What is being asked: Wherever the word "right" turns up in a line of the entries, copy that line.

Stored dataset items
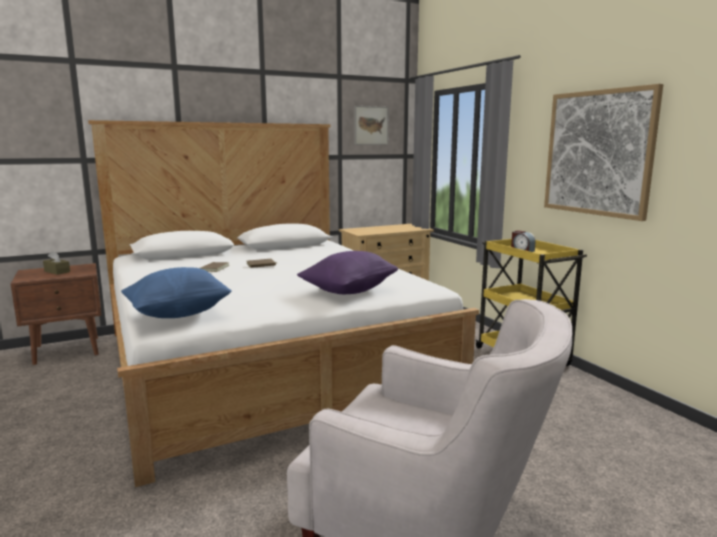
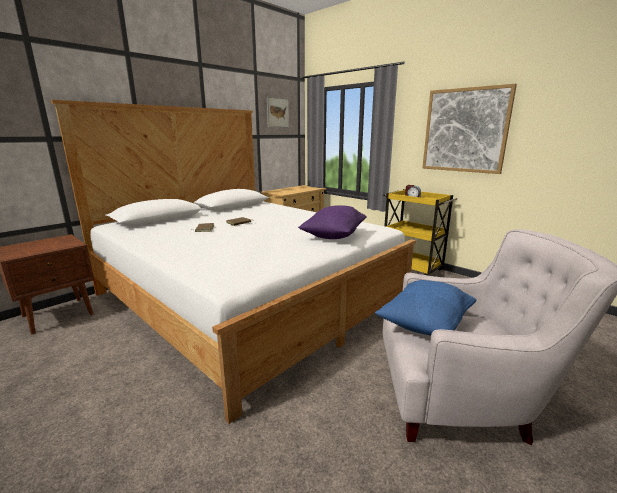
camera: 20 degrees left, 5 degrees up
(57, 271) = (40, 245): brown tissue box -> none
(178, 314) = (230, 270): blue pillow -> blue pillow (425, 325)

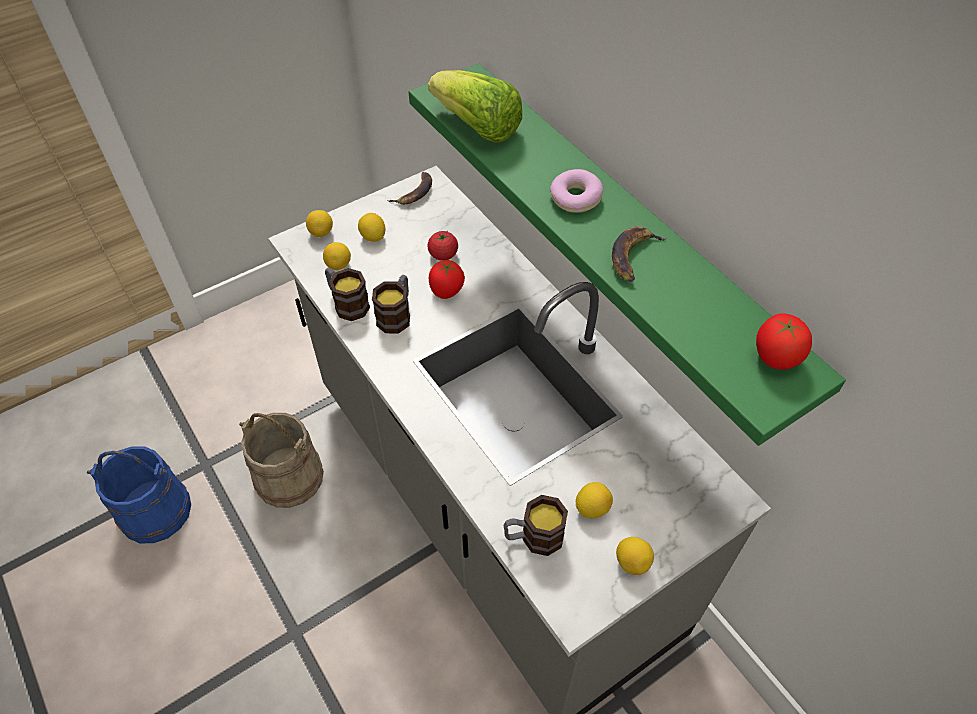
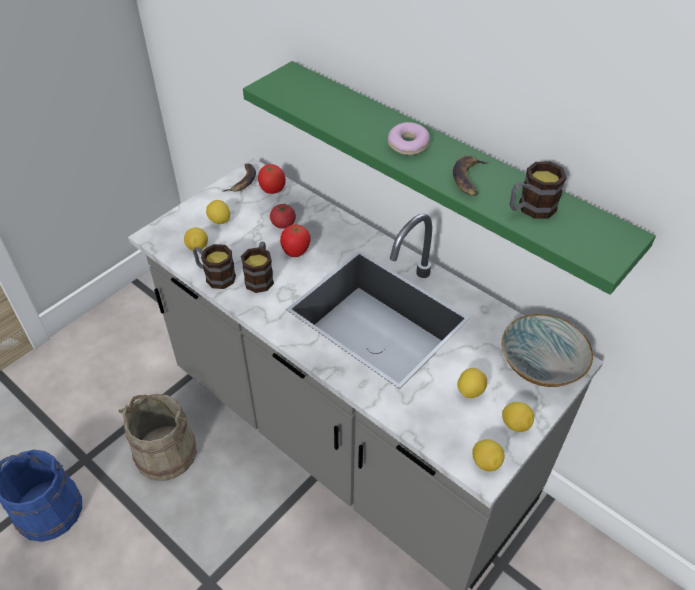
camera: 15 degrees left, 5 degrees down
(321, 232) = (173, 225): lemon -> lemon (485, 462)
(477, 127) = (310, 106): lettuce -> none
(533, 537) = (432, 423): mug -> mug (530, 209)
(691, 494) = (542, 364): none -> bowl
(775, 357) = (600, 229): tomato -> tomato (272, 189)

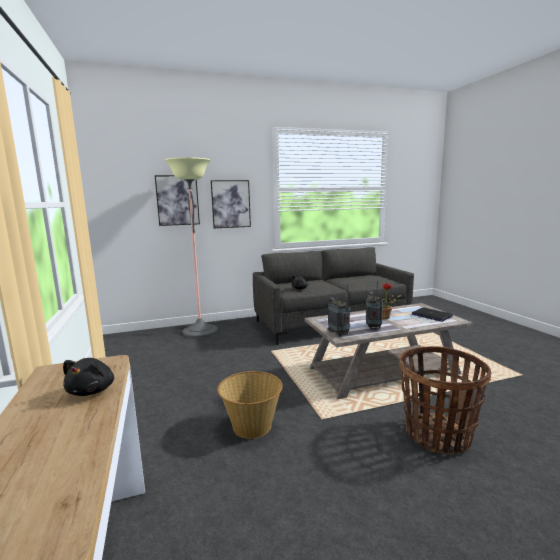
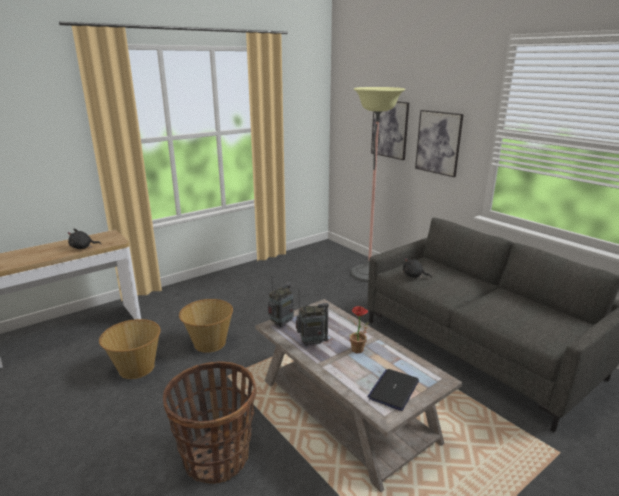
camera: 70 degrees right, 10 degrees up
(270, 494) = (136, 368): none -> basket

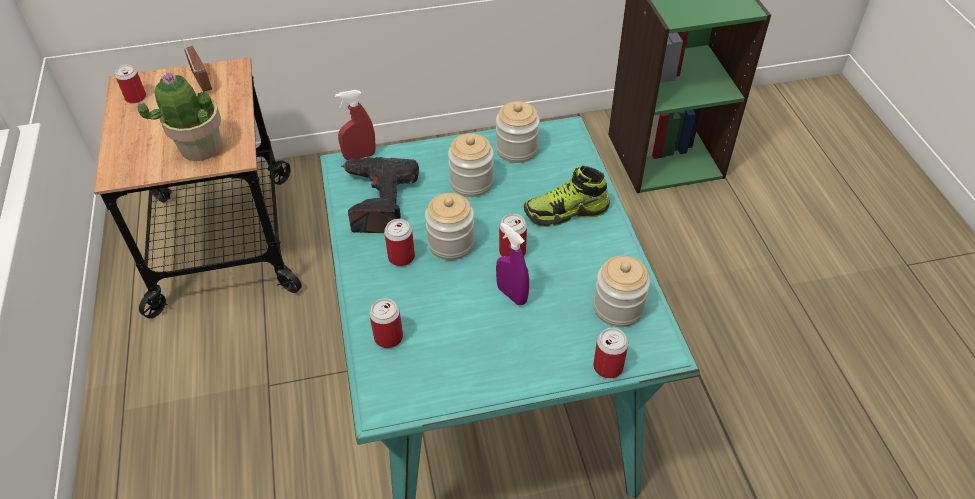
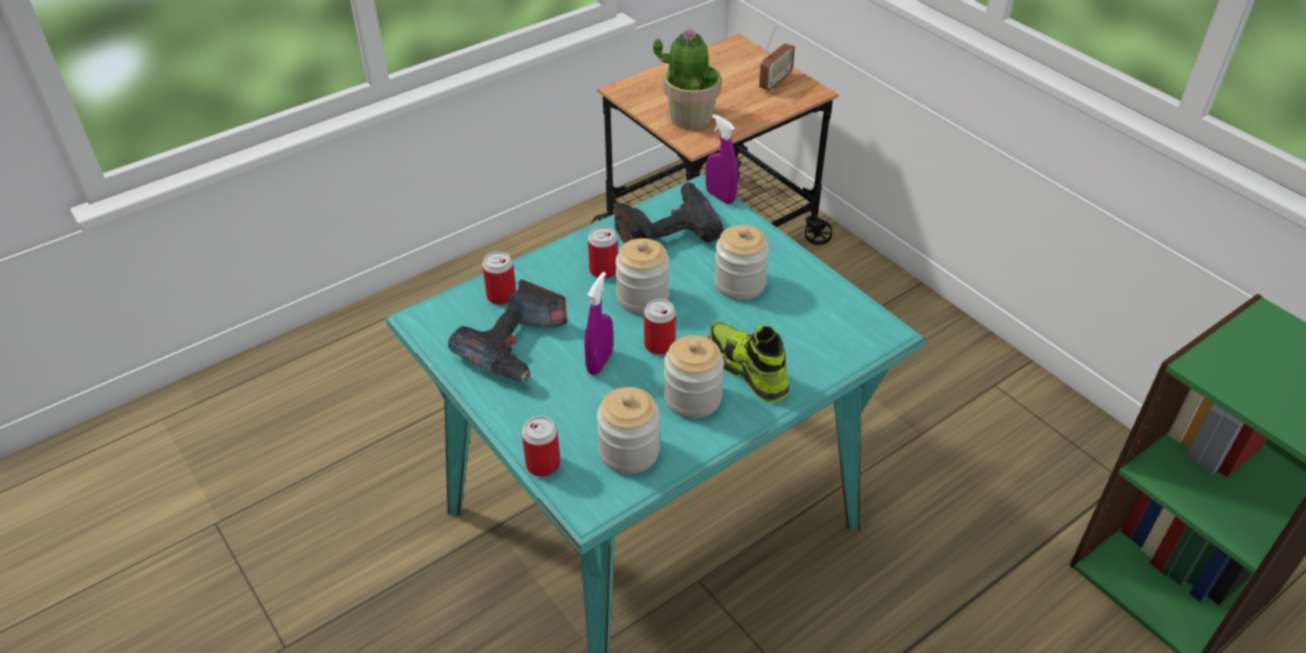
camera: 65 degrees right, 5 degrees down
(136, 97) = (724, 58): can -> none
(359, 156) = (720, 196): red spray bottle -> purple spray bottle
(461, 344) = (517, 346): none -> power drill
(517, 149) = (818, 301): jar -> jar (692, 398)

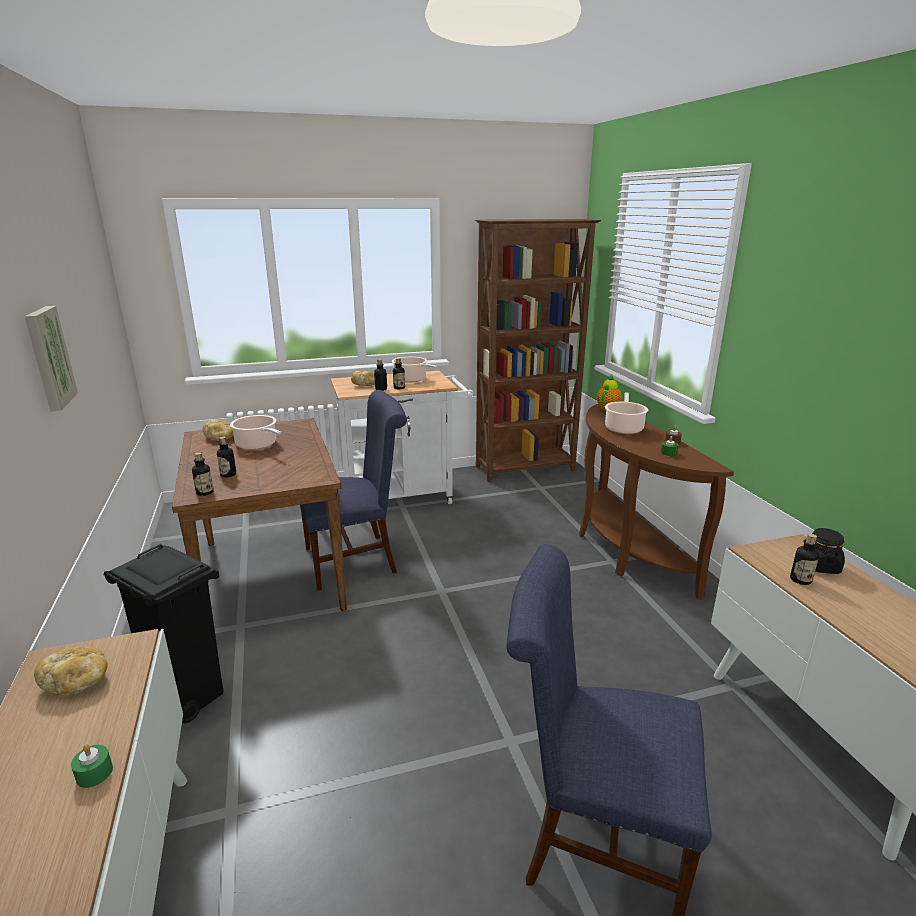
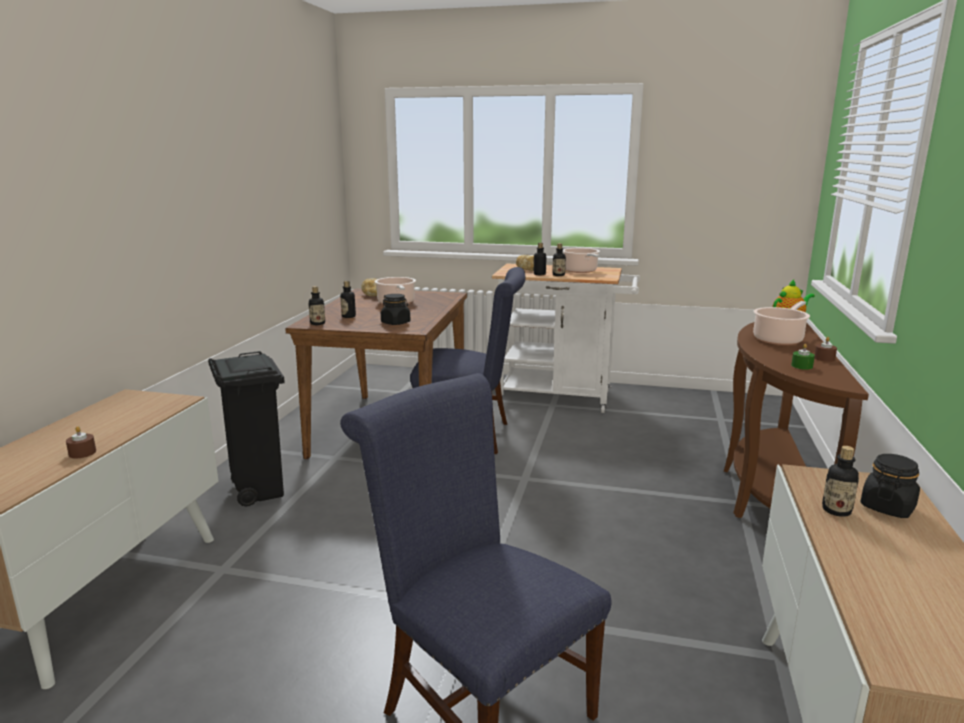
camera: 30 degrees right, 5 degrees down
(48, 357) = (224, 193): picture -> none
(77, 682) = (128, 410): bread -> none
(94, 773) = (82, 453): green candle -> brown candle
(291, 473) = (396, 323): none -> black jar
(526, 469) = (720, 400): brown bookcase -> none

Task output:
camera: 70 degrees right, 10 degrees up
camera: 65 degrees right, 5 degrees down
camera: 30 degrees right, 5 degrees down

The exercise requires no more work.